**EXERCISE TEXT**
Start of Block

[138] in Information Retrieval

home help back first fref pref prev next nref lref last post

Code Review - some additional comments

daemon@ATHENA.MIT.EDU (Mitchell N Charity)
Fri Jan 22 15:04:20 1993

Date: Fri, 22 Jan 93 15:03:30 EST
From: mcharity@hq.LCS.MIT.EDU (Mitchell N Charity)
To: elibdev@Athena.MIT.EDU
Reply-To: mcharity@lcs.mit.edu

At today's code review, there was some interest in seeing this...

-- included message --
From mcharity Wed Dec 23 20:44:15 1992 EST
Subject: MARC routines

Here are some random comments on marc.h and marclib.c ...

Regards,
Mitchell
-------------------
general

Note the existence of several ftp'able C style guides / coding standards.
Those I have include:
  Recommended C Style and Coding Standards - various
  How To Steal Code (or Inventing The Wheel Only Once) - Henry Spencer
  cstyle-ESA-OZ.txt

Religious annotation:
It has been said that programs are a way to communicate with other people,
and are only incidentally compilable by a computer.
Given that, all the usual rules of writing clear english apply.
One can write code (even in C:) which clearly and concisely says
what is being done, and why.
It can "read like a novel".
It should never be necessary to emulate a compiler or computer in order to
understand what is happening.
Flame off :).


Makefile

Note existence of etags (emacs tags).
After etags is run on sources (% etags foo.h foo.c ...),
emacs can then do search and query-replace over all the files
(M-x tags-search, M-x tags-query-replace).
A common idiom is to include in the Makefile:
etags:
	etags ${FILES}

Note existence of makedepend.
When makedepend is run on sources (% makedepend foo.h foo.c ...),
it creates #include dependency information and appends it to the Makefile.
A common idiom is to include in the Makefile:
depend:
	makedepend ${FILES}



marc.h

A header file can contain a description of the abstraction being provided.
It defines the externally visible aspects of a package.
It can describe abstraction, its assumptions, limits, use, etc.
This information might instead go in a document or man page.
Documentation duplication should be avoided:
 - variable names may not accurately reflect their use
 - nearby comments will _sometimes_ not match code
 - comments in another file will _often_ not match code
 - comments in 2 or more files will usually disagree w each other and the code.

While a header describes an interface/abstraction, it should avoid
revealing implementation details which the consumer of the abstraction
does not need to know about.
These are included, with a description of the implementation, in the .c file.

Headers can be thought of as defining an interface, and often include
data type declarations and procedure prototypes.

End of Block

**BRIEF 1**
Translate this sentence from the code review notes into Spanish: "It defines the externally visible aspects of a package."
**BRIEF 2**
Set down, character for character, the part of the code review notes that opens with the words containing "It can describe" and closes with "the .c file.".
**BRIEF 3**
In the code review notes, list every C style guide or coding standard that the writer says they have.
The data after this point is not needed for anything here.

**DATA FOR REVIEW**

Start of Block

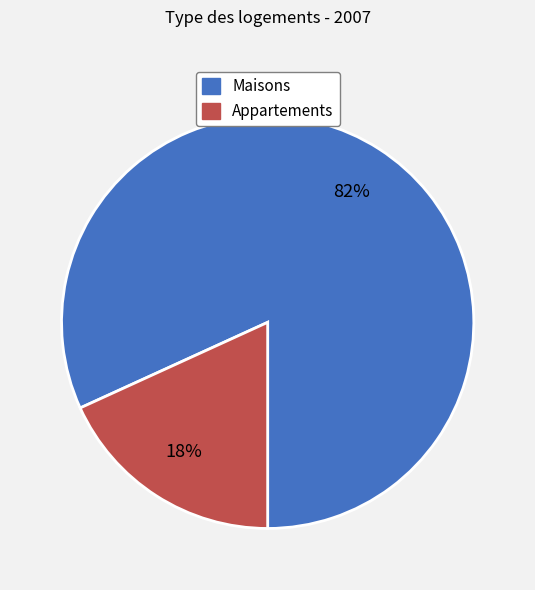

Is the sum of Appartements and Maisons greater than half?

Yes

End of Block
Start of Block

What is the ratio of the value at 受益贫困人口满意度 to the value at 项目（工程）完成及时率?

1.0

End of Block

**TASK OUTPUT 1**
Define los aspectos visibles externamente de un paquete.

**TASK OUTPUT 2**
It can describe abstraction, its assumptions, limits, use, etc.
This information might instead go in a document or man page.
Documentation duplication should be avoided:
 - variable names may not accurately reflect their use
 - nearby comments will _sometimes_ not match code
 - comments in another file will _often_ not match code
 - comments in 2 or more files will usually disagree w each other and the code.

While a header describes an interface/abstraction, it should avoid
revealing implementation details which the consumer of the abstraction
does not need to know about.
These are included, with a description of the implementation, in the .c file.

**TASK OUTPUT 3**
- Recommended C Style and Coding Standards
- How To Steal Code (or Inventing The Wheel Only Once)
- cstyle-ESA-OZ.txt